Using SMOLM, they can examine the individual orientation of the underlying beta-sheets to determine how their arrangement connects to the general structure of the amyloid protein.

Multiple Ways to Remodel

Since Aβ42 exhibits erratic behavior, the first step is to attempt to identify a model or pattern of action that can be used to predict the protein's behavior.

The Lew lab discovered some surprises concealed in the amyloid-beta architecture after making some intuitive observations, and now they are able to perform these measurements.

As anticipated, Aβ42 structures that are stable typically maintain stable underlying beta-sheets, whereas structures that are growing have underlying beta-sheets that grow more rigid and defined with time. Beta sheets in decaying structures are progressively less rigid and more disorganized. However, they also discovered multiple ways that A\42 can be updated.

“There are multiple different ways for Aβ42 structures to remain stable, or grow and decay,” said Sun.

Additionally, the researchers found that Aβ42 can behave unexpectedly in terms of growth and decay. Aβ42, for instance, exhibits growth and decay behaviors that maintain the underlying structure. At times, the peptides just pile on top of one another during growth, but the underlying beta-sheet orientations remain unchanged.

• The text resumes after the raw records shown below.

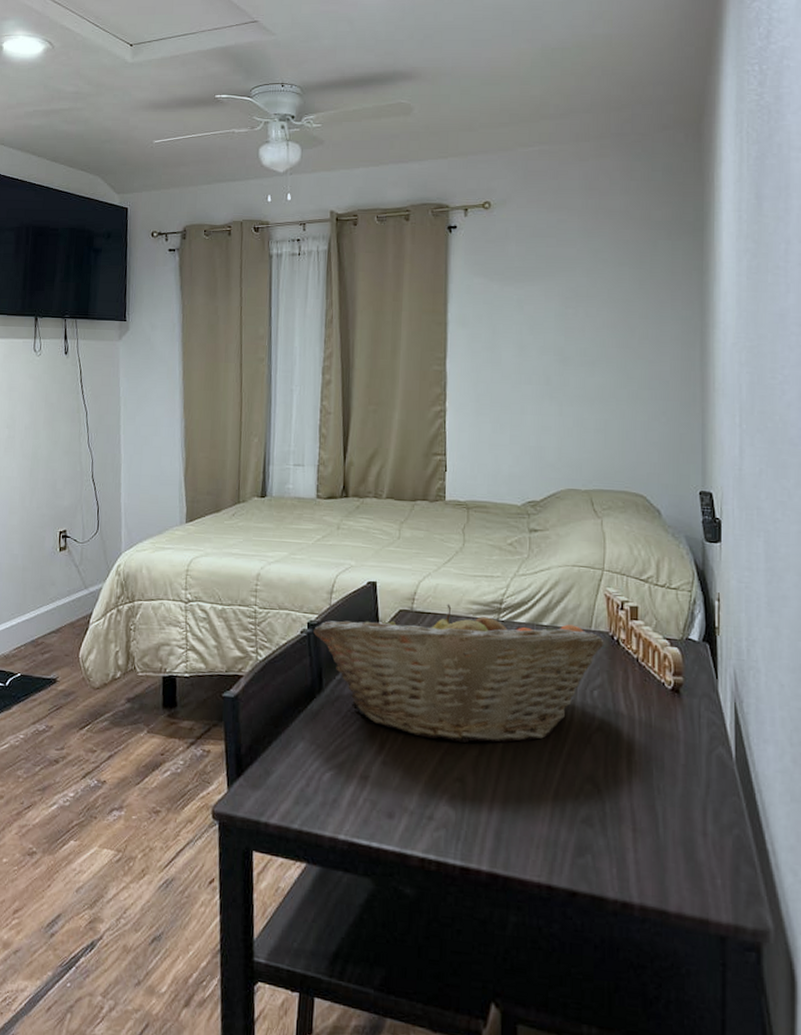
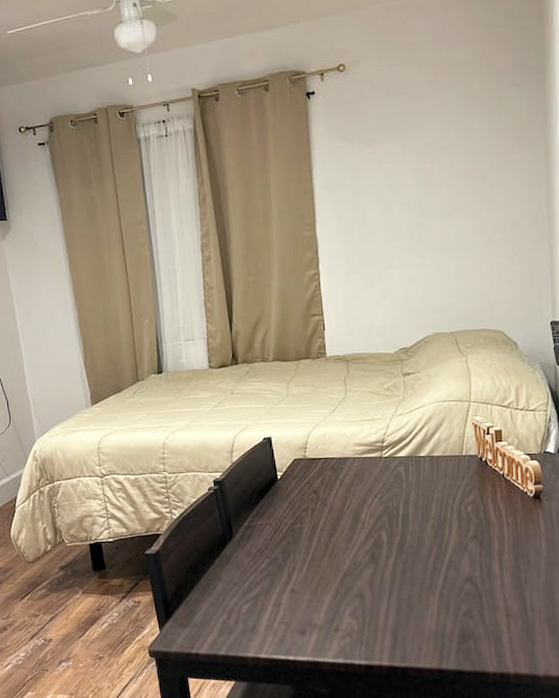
fruit basket: present [313,604,604,743] -> none [219,448,474,565]

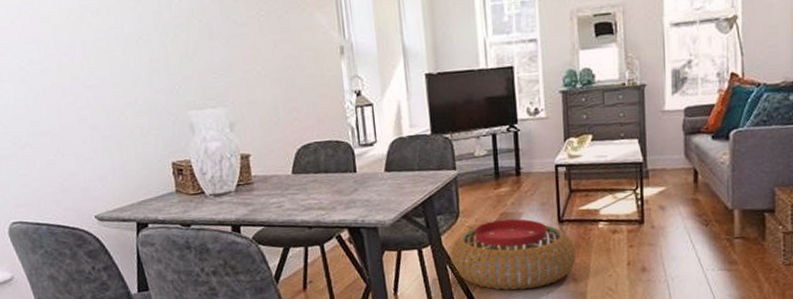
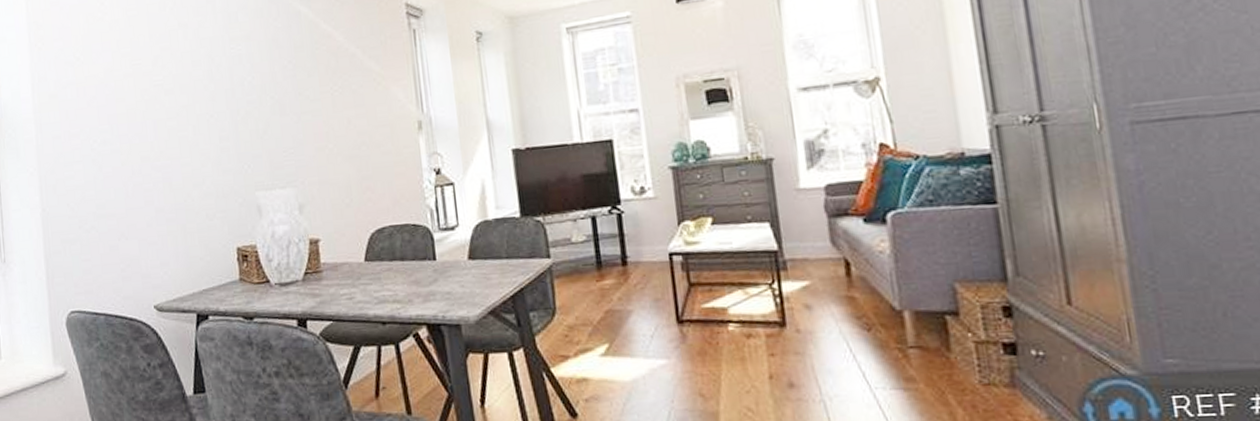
pouf: present [450,219,576,290] -> none [546,317,703,407]

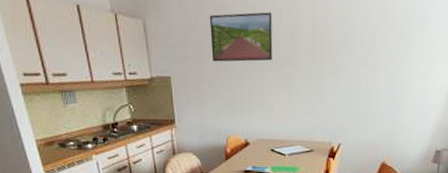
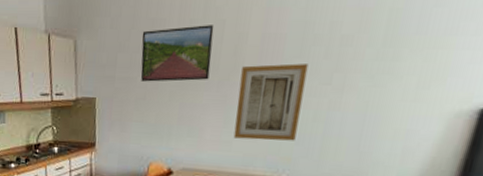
wall art: none [297,48,349,112] -> present [233,63,309,141]

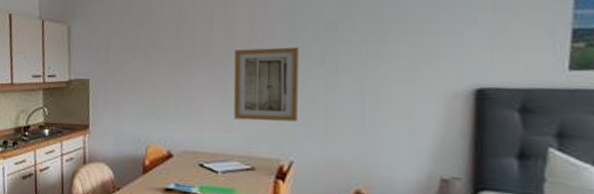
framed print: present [140,25,214,82] -> none [134,12,204,64]

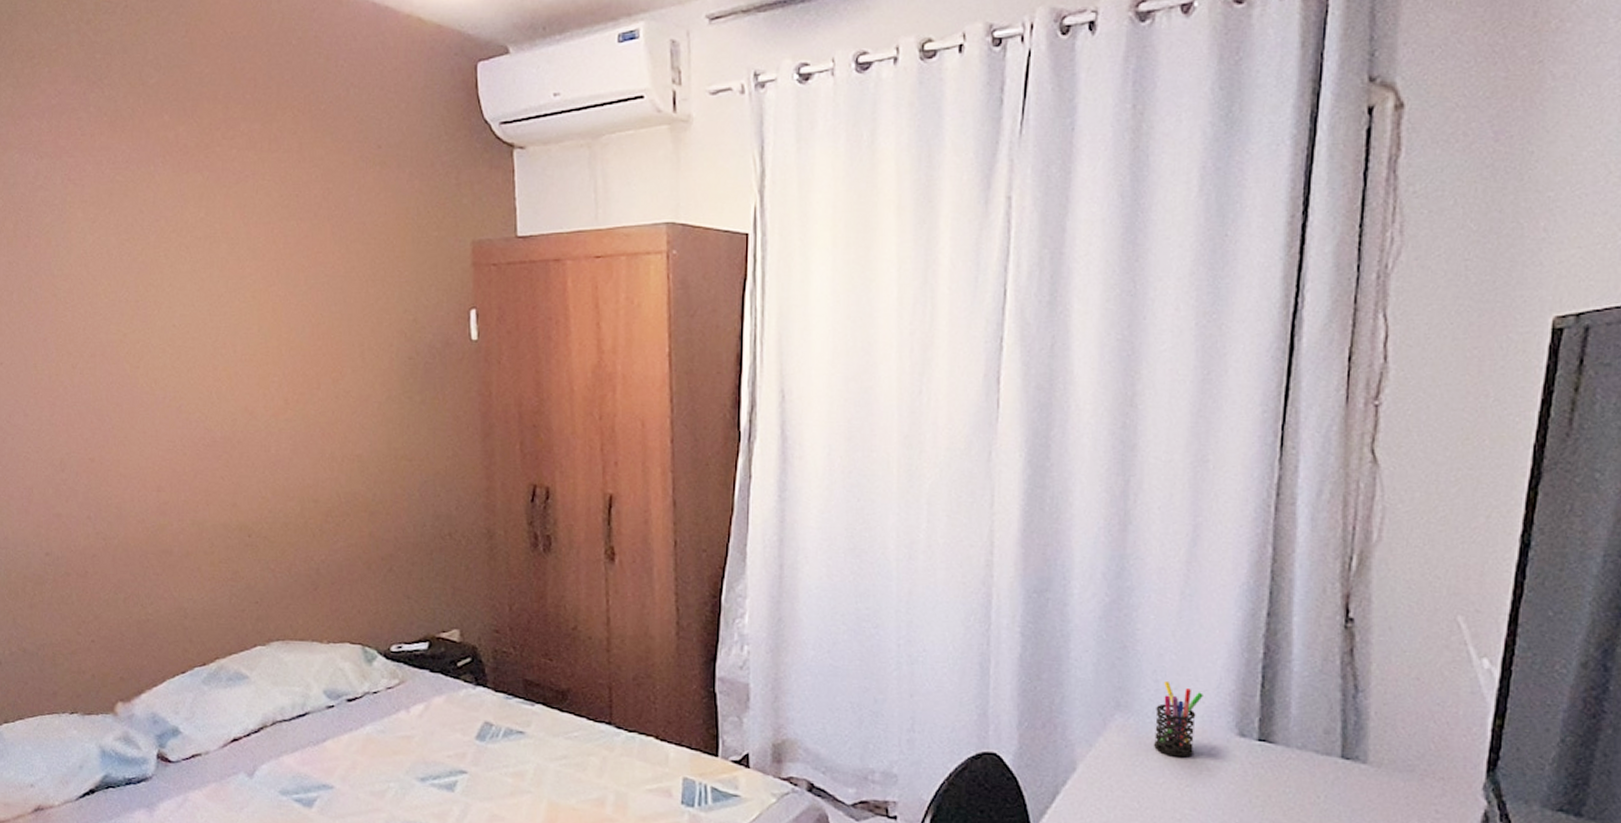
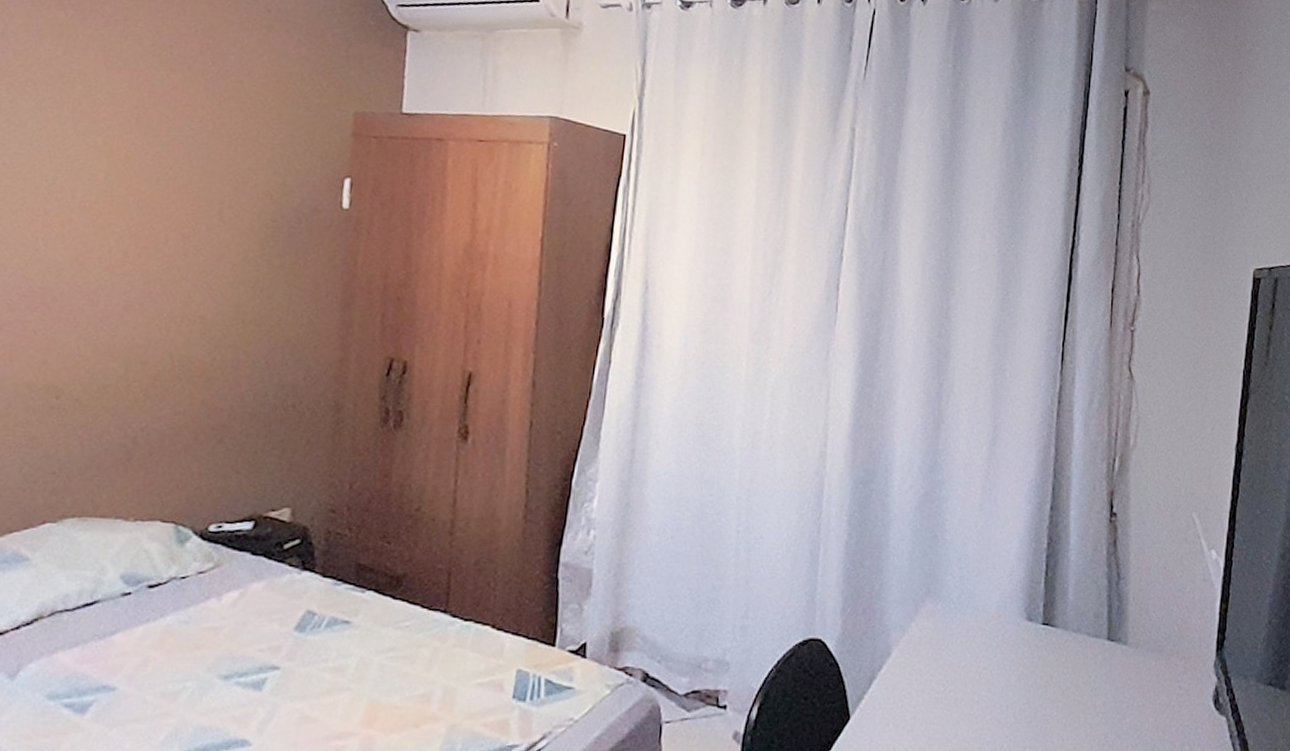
pen holder: present [1154,682,1203,758] -> none [958,569,999,641]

In other instances, Aβ42 experiences “stable decay,” in which the opposite occurs—peptides depart, but the beta-sheet structure stays in place.  Lastly, the beta-sheets of Aβ42 occasionally rearrange and shift their orientations without immediately affecting the overall shape. These nanostructural reorganizations may predispose future large-scale remodeling.

“Because SMOLM can track Aβ42’s underlying organization and not just its shape, we can see different kinds of subtypes of remodeling that aren’t visible to diffraction-limited, non-orientation imaging modalities,” said Sun.

If all of this sounds a little hazy, remember that this is only the initial attempt to examine these dynamic nanoscale structures. Sun created this piece while balancing the COVID-19 lockdown restrictions and his three-year undergraduate course load at WashU, which makes it even more noteworthy. It sets the path for him and other researchers to truly understand amyloid architecture.

Sun intends to develop nanoscale imaging systems and sensors that may disclose the underlying mechanisms of diseases that are challenging to treat during the graduate stage of M.D./Ph.D. program.

Sun acknowledges the rigorous training McKelvey Engineering and the Lew lab provided to enable this study and academic trajectory, as well as the MSTP for funding his post-graduation research.

“I’m really glad I went through this journey,” said Sun.